Tips for Improving Memory
Many people believe that as you get older you begin to lose your memory. However, your
memory is like a muscle, the more it is used, the better it gets. The more it is neglected, the
worse it gets.
Your memory works by making links between information.. By cultivating your mind,
continuing your education throughout life, keeping your mind open to new experiences, and
keeping your imagination working, your memory can get better as you get older.
People learn in different ways and the way in which you learn often determines subjects that
draw your interest. There are 3 main learning styles:
Visual – 65% of the population who learn most effective to written information, notes,
diagrams and pictures.
Auditory – 30% of the population who relate most effectively to the spoken word.

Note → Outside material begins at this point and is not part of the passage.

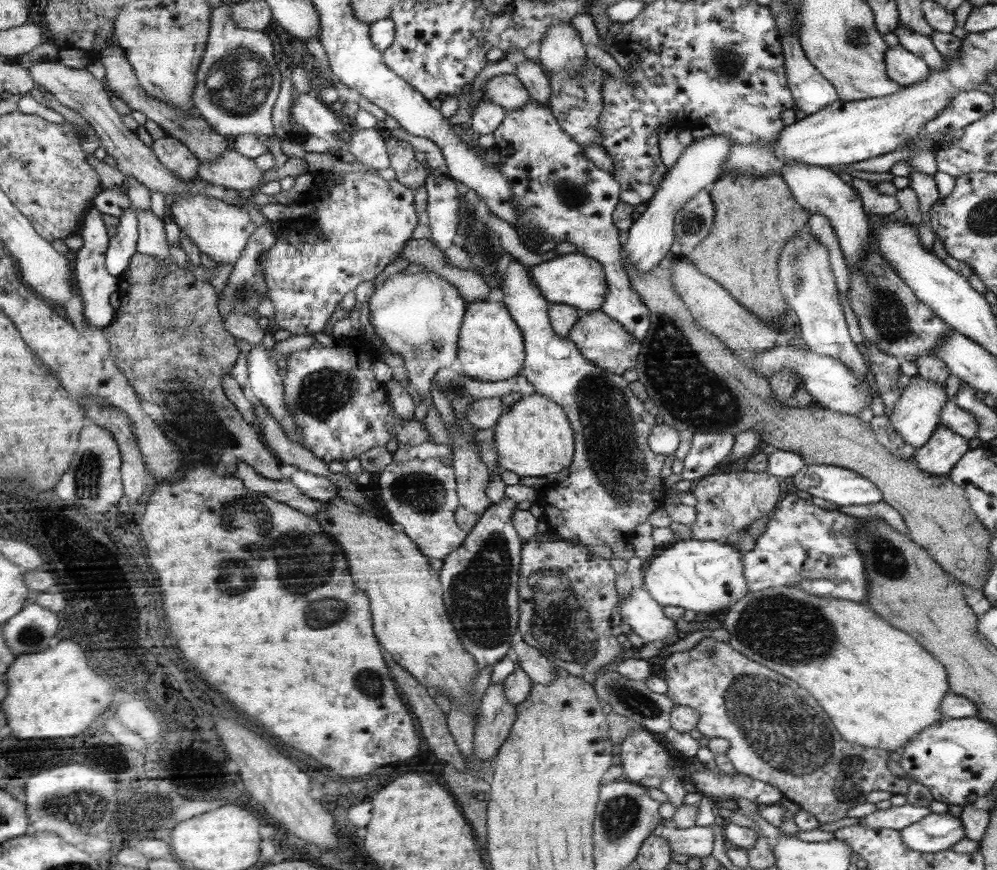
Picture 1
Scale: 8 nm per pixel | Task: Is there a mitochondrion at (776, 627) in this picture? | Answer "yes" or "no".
yes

Kinaesthetic – 5% of the population who learn effectively through touch and movement and
space and learn skills by imitation and practice.
The first process of memory is attention. We make choices (conscious and unconscious)
regarding the stimuli we will attend. Below are some suggestions to help focus attention.
Encoding: translate incoming information into a mental representation in order to recall it most
easily by drawing on visual cues. Encoding language and numbers in striking images makes
them easier to recall.
Use positive, pleasant images since the brain often blocks out unpleasant ones.
Associate the desired memory to vivid, colorful, sense-laden images
Use all your senses to code: sounds, smells, tastes, touch, movements and feelings
create more vivid pictures.
Exaggerate the size of important parts of the image.
Use humor! Funny or peculiar images are easier to remember.
Also, rude rhymes are very difficult to forget!
Storage: the process of holding information in your memory. Repeating the information can
help if it’s repeated enough times. You may be able to learn a telephone number more quickly
by relating it to dates of your friend’s birthday, numbers on a license plate or some other
familiar number pattern.
Pay attention and intend to remember: eliminate distractions and think of a reason why you
want to learn/remember the information.
Analyze how to remember each fact/concept: relate new material to facts and concepts you
already know. Intentional associates improve learning retention. You meet someone named
Joan, visualize Joan of Arc to help remember her name.
Organize the information: The human brain appears to be able to hold only seven chunks of
information in immediate memory, so break up material into categories or units. Half the brain
thinks in words and the other half in pictures; use both parts of your brain. Create a visualize
picture of the information to clarify it in your mind.